Continues the Kuzari, Judaism, by contrast, did much better. It promised here and now — contentment, rain in its time, success in this world, Divine protection, prophecy, and G-d visibly dwelling among us in the Temple. Judaism teaches us that G-d rewards us immediately. Our lives will be better, happier, and more successful if we obey G-d’s will. To be sure, in times of exile, when G-d’s Name is hidden, it takes more of an effort to see it. But G-d is there. Reward, punishment, and spiritual bliss are not things of an unknowable future world. We can have them right here and now if we are only perceptive enough to see them. And G-d guarantees that we will.

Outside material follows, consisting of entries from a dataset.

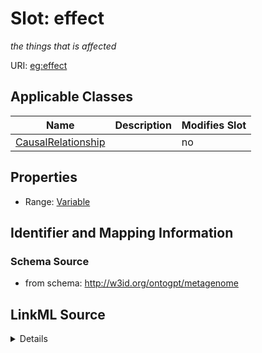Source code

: 

# Slot: effect


_the things that is affected_



URI: [eg:effect](http://w3id.org/ontogpt/environmental-metagenome/effect)



<!-- no inheritance hierarchy -->





## Applicable Classes

| Name | Description | Modifies Slot |
| --- | --- | --- |
| [CausalRelationship](CausalRelationship.md) |  |  no  |







## Properties

* Range: [Variable](Variable.md)





## Identifier and Mapping Information







### Schema Source


* from schema: http://w3id.org/ontogpt/metagenome




## LinkML Source

<details>
```yaml
name: effect
description: the things that is affected
from_schema: http://w3id.org/ontogpt/metagenome
rank: 1000
alias: effect
owner: CausalRelationship
domain_of:
- CausalRelationship
range: Variable

```
</details>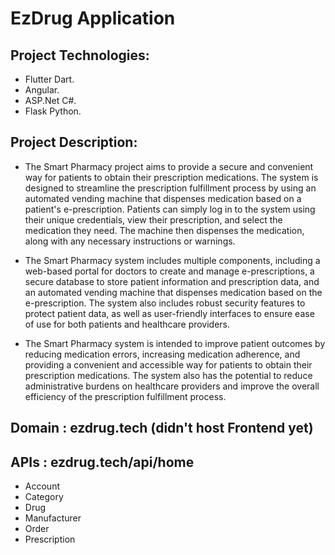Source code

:# EzDrug Application

## Project Technologies:
* Flutter Dart.
* Angular. 
* ASP.Net C#.
* Flask Python.
## Project Description:
* The Smart Pharmacy project aims to provide a secure and convenient way for patients to obtain their prescription medications. The system is designed to streamline the prescription fulfillment process by using an automated vending machine that dispenses medication based on a patient's e-prescription. Patients can simply log in to the system using their unique credentials, view their prescription, and select the medication they need. The machine then dispenses the medication, along with any necessary instructions or warnings.

* The Smart Pharmacy system includes multiple components, including a web-based portal for doctors to create and manage e-prescriptions, a secure database to store patient information and prescription data, and an automated vending machine that dispenses medication based on the e-prescription. The system also includes robust security features to protect patient data, as well as user-friendly interfaces to ensure ease of use for both patients and healthcare providers.

* The Smart Pharmacy system is intended to improve patient outcomes by reducing medication errors, increasing medication adherence, and providing a convenient and accessible way for patients to obtain their prescription medications. The system also has the potential to reduce administrative burdens on healthcare providers and improve the overall efficiency of the prescription fulfillment process.


## Domain : ezdrug.tech (didn't host Frontend yet)

## APIs   : ezdrug.tech/api/home 
* Account
* Category
* Drug
* Manufacturer
* Order
* Prescription

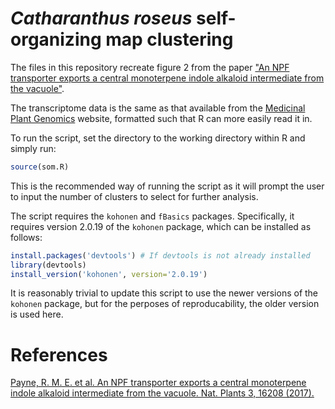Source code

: # *Catharanthus roseus* self-organizing map clustering

The files in this repository recreate figure 2 from the paper ["An NPF transporter exports a central monoterpene indole alkaloid intermediate from the vacuole"](https://doi.org/10.1038/nplants.2016.208).

The transcriptome data is the same as that available from the [Medicinal Plant Genomics](http://medicinalplantgenomics.msu.edu/pub/data/MPGR/Catharanthus_roseus) website, formatted such that R can more easily read it in.

To run the script, set the directory to the working directory within R and simply run:

```R
source(som.R)
```

This is the recommended way of running the script as it will prompt the user to input the number of clusters to select for further analysis.

The script requires the `kohonen` and `fBasics` packages. Specifically, it requires version 2.0.19 of the `kohonen` package, which can be installed as follows:

```R
install.packages('devtools') # If devtools is not already installed
library(devtools)
install_version('kohonen', version='2.0.19')
```

It is reasonably trivial to update this script to use the newer versions of the `kohonen` package, but for the perposes of reproducability, the older version is used here.

# References

[Payne, R. M. E. et al. An NPF transporter exports a central monoterpene indole alkaloid intermediate from the vacuole. Nat. Plants 3, 16208 (2017).](https://doi.org/10.1038/nplants.2016.208)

The Kuzari takes this an important step further. When we think about it, the bliss of the World to Come is not an entirely different experience from what we may merit down here. Sure, it’s too lofty for us to really comprehend, but it boils down to one thing — closeness to G-d. And that is precisely what we’ll enjoy in this world if we merit it. G-d will send prophets to lead us, He will watch over us with His Divine providence, and His Divine Presence will visibly dwell among us in the Temple. And even more fundamentally, we’ll feel good — spiritual and godly — when we emulate G-d.
Thus, G-d is in truth promising us a taste of the World to Come right down here. And so, in a sense, unlike other religions which relegate their promised reward to some obscure, distant dimension, Judaism teaches us that we can begin to build paradise right down here on earth — one which will slowly grow into the true World to Come as the man and world progress.
It should at the same time be noted that most of the more colorful metaphors Christianity (not Islam) gives for the World to Come do appear in Jewish sources. Even so, Judaism does not emphasize it. Our religion is advanced enough and sophisticated enough to recognize that no metaphor, no matter how magnificent, would do the World to Come any sort of justice. Thus, rather than attempting to describe it in woefully inadequate terms, the Torah leaves the issue aside. It’s G-d’s dwelling, His mountain, His courtyard — whatever. But beyond closeness to G-d the Torah does not even attempt to convey. Too many analogies and images would only bring down the World to Come to the minds of physical man in some grotesque misconstruction. Better to leave it where it is — in the pristine, blissful state it deserves. For “an eye did not see it, L-rd, other than You, what He will do for those who look to Him.”